The Gender Equality Index is produced by EIGE and measures gender equality in six domains: work, knowledge, power, money, health and time. The divided labour market is one of the key areas of gender inequality. In 2017, the participation of women in the EU labour market was about 11.5 percentage points lower than that of men, and women’s average pay was about 16 % lower.
“Gender equality is a fundamental EU value”, said Eva Lindström, the Swedish ECA member responsible for the report and explained that the audit was prompted by requests by the European Parliament and the Council. She also referred to EU’s international commitments.
“Commitments have been made, but progress towards achieving equality is too slow. Gender equality is at stake in Europe, and we know that effects of the Covid-19 pandemic are not gender-neutral. It is high time that the Commission acted and began to use gender budgeting in the new 2021-27 budget cycle, and in the Next Generation EU Instrument.”
The auditors assessed whether gender equality had been incorporated into selected EU funding programmes, covering 66 % of the 2014-2020 multiannual financial framework, MFF (€1 087 billion). The audit was mainly desk studies of Commission documents but included also programmes in two member states, Spain and Romania.

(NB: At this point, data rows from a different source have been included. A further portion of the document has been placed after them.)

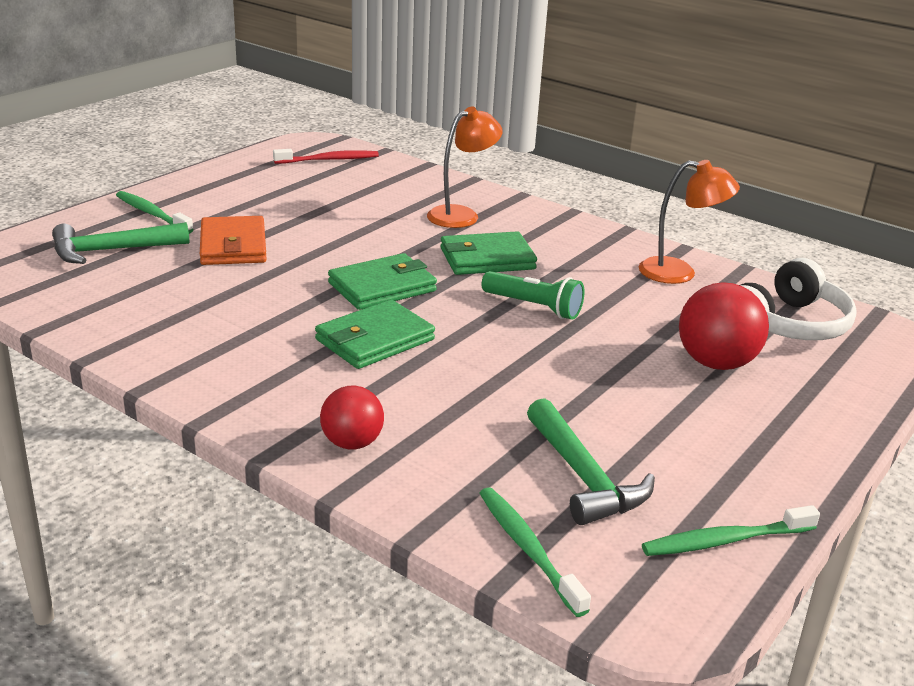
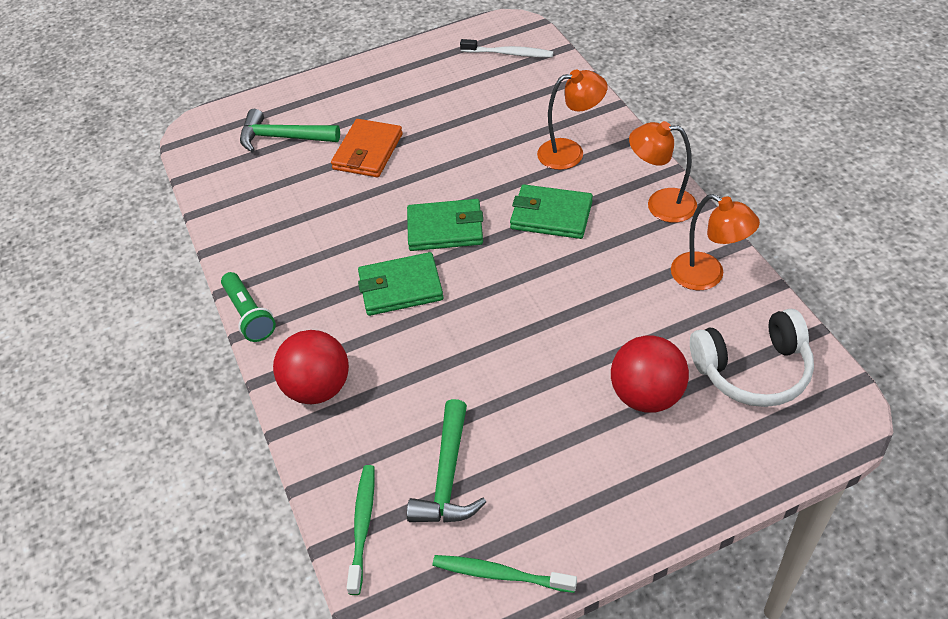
camera: 35 degrees right, 20 degrees up
green toothbrush [116,191,194,234] -> none
red toothbrush [273,149,379,164] -> white toothbrush [460,39,554,57]
red ball [320,386,384,449] -> red ball [273,330,349,404], size x1.58
green flashlight [481,271,584,320] -> green flashlight moved to [221,272,276,342]
none -> orange lamp [629,121,697,223]

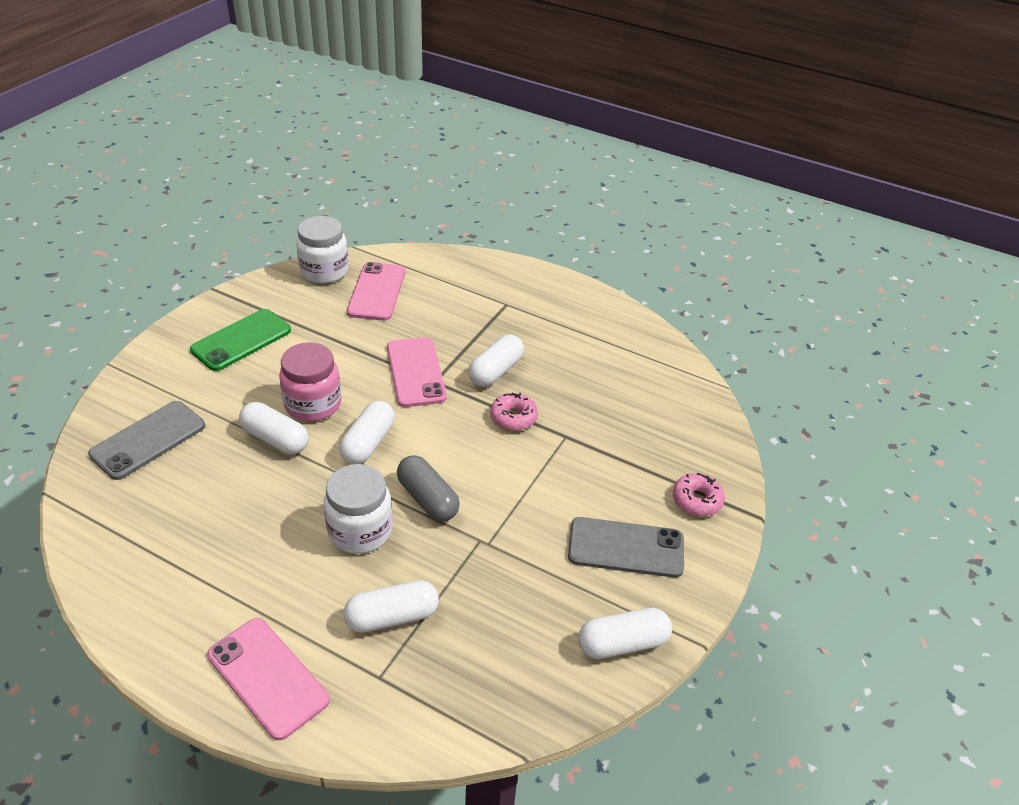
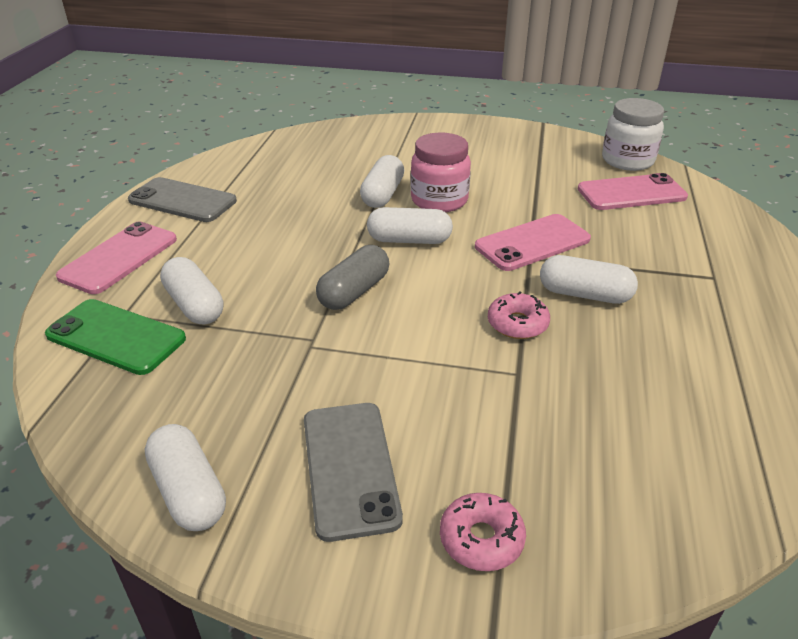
camera: 75 degrees right, 5 degrees down
grey phone [88,401,205,480] -> grey phone moved to [128,177,237,222]
green phone [190,309,291,371] -> green phone moved to [45,299,186,375]
white jar [324,464,393,554] -> none

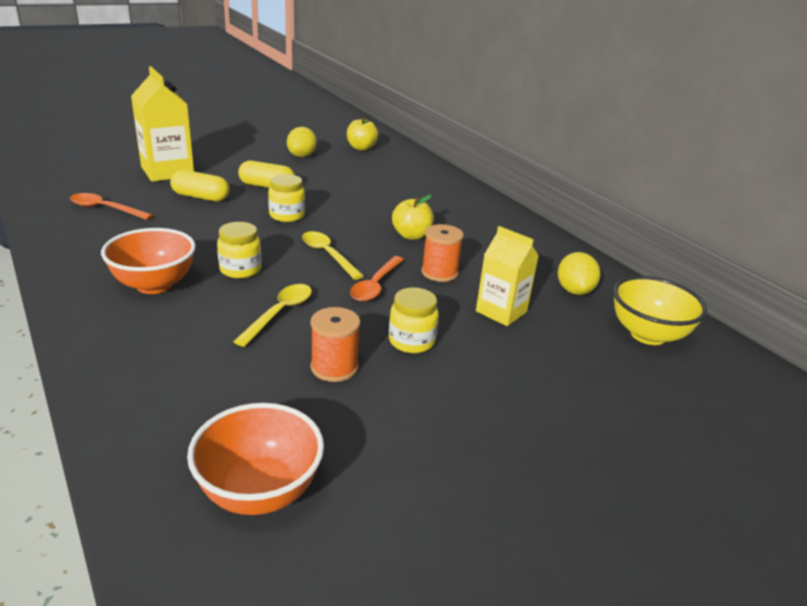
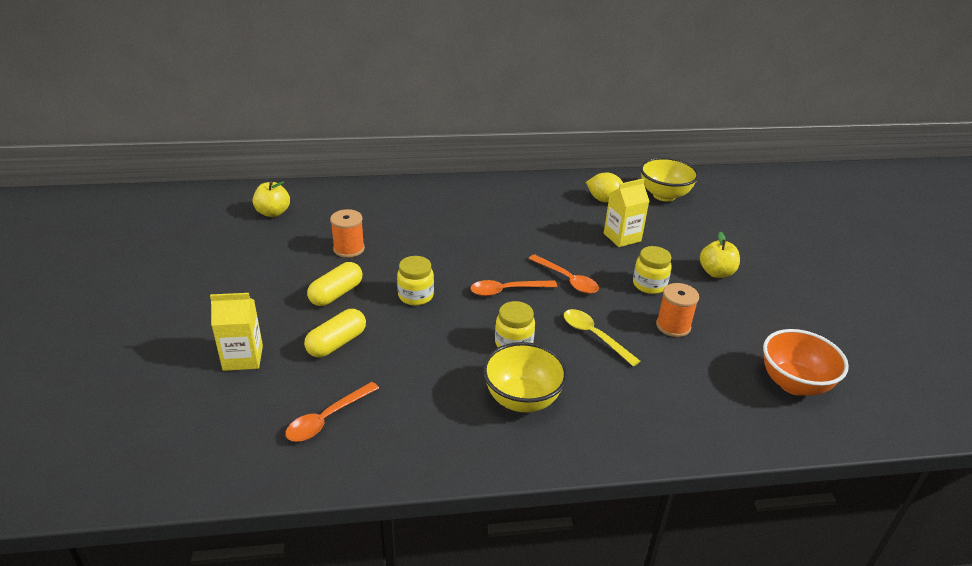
camera: 65 degrees left, 5 degrees up
orange bowl [101,228,196,294] -> yellow bowl [483,342,568,412]
yellow carton [131,66,194,182] -> yellow carton [210,293,263,371], size x0.66
yellow lemon [287,127,317,157] -> none
yellow spoon [302,231,364,280] -> orange spoon [471,280,557,296]
yellow apple [392,195,434,240] -> yellow apple moved to [700,232,740,278]
orange spool [421,224,464,282] -> orange spool moved to [330,209,365,258]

In addition, an independent expert was contracted to assess what consideration had been given to gender equality under the European Agricultural Guarantee Fund (EAGF), using four case studies from Spain, Ireland, Romania, and Sweden.
Does the EU budget integrate a gender perspective? The answer is negative, according to ECA, since key elements of such a perspective, such as gender analysis, gender-related objectives, indicators and accountability through reporting are largely missing. Why?

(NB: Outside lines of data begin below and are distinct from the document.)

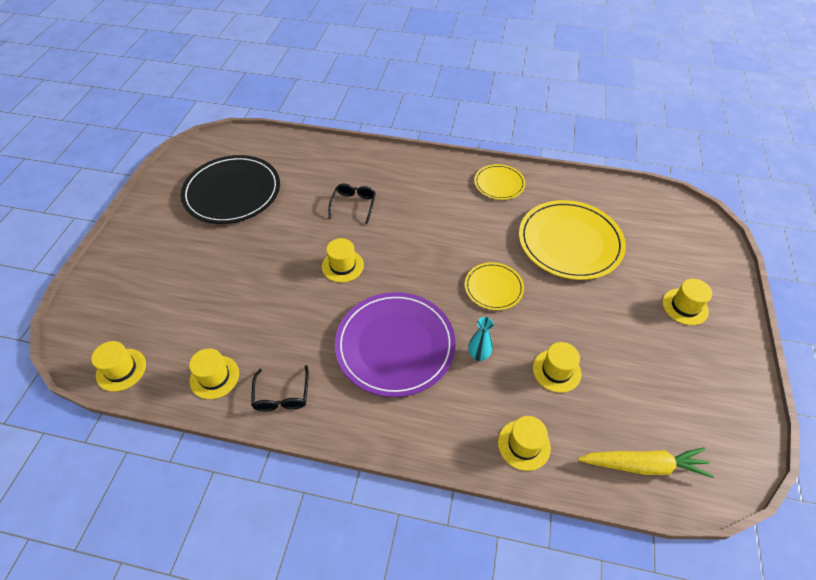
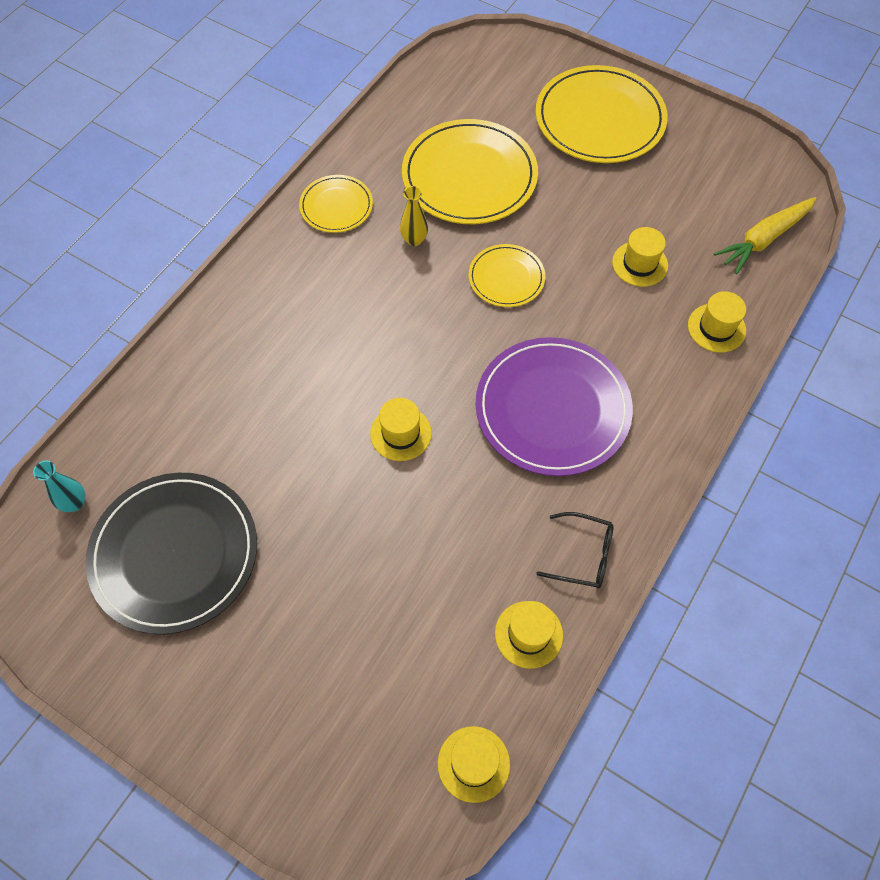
camera: 70 degrees left, 10 degrees up
black glasses [329,184,376,224] -> none
turquoise vase [468,317,493,361] -> turquoise vase moved to [33,461,86,512]
yellow carrot [578,447,714,478] -> yellow carrot turned 150 degrees counterclockwise [714,197,817,274]
yellow hat [662,279,712,325] -> yellow plate [536,65,668,163]
none -> yellow vase [400,186,428,246]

“It’s a sort of gender blindness,” explained Lindström, “although there is no lack of performance indicators on other areas.” The audit covered a number of Directorates-General (DGs) responsible for the different expenditure programmes but the primary responsibility for the lack of gender mainstreaming in the EU budget was put on DG Budget.
The ECA member admitted that gender equality is a member state competence which should be advanced by national legislation, awareness building, and reforms in for example child care and taxation. Sweden could serve as model, especially its emphasis on the economic independence of both parents by an income tax reform in 1971 which abolished the joint taxation of spouses.

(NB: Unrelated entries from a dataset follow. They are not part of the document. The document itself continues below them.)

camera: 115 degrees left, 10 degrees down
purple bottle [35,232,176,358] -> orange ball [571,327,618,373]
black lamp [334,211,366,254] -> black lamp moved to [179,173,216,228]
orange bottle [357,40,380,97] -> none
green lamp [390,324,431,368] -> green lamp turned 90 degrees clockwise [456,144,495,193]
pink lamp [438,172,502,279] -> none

A significant amount of EU funding will be spent under the EU Recovery package (Next Generation EU) and the new 2021-2027 MFF, and the auditors make a number of specific recommendations to help the EU to live up to its commitment to gender mainstreaming. All recommendations have been accepted partly or completely by the Commission.
In particular, ECA recommends that the Commission assess and report whether member states’ recovery and resilience plans address gender equality. By now the Commission has received a total of 19 plans, from Belgium, Denmark, Germany, Greece, Spain, France, Croatia, Italy, Cyprus, Latvia, Lithuania, Luxembourg, Hungary, Austria, Poland, Portugal, Slovenia, Slovakia, and Finland.
The Commission will assess the plans within the next two months based on the eleven criteria set out in the Resilience Facility Regulation and translate their contents into legally binding acts.
A Commission spokesperson told The Brussels Times today (28 May) that the Commission has begun its in-depth assessment of the official plans it has received but gender mainstreaming does not feature among the 11 assessment criteria of the regulation. However, the Commission promises that it “will strongly reflect on the way gender mainstreaming has been included in the plans.”
“The economic empowerment of women is essential in order to build resilient societies. The Regulation provides that gender equality and equal opportunities for all should be taken into account and promoted throughout the preparation and implementation of recovery and resilience plans. The plans are expected to contribute to promoting gender equality and equal opportunities for all.”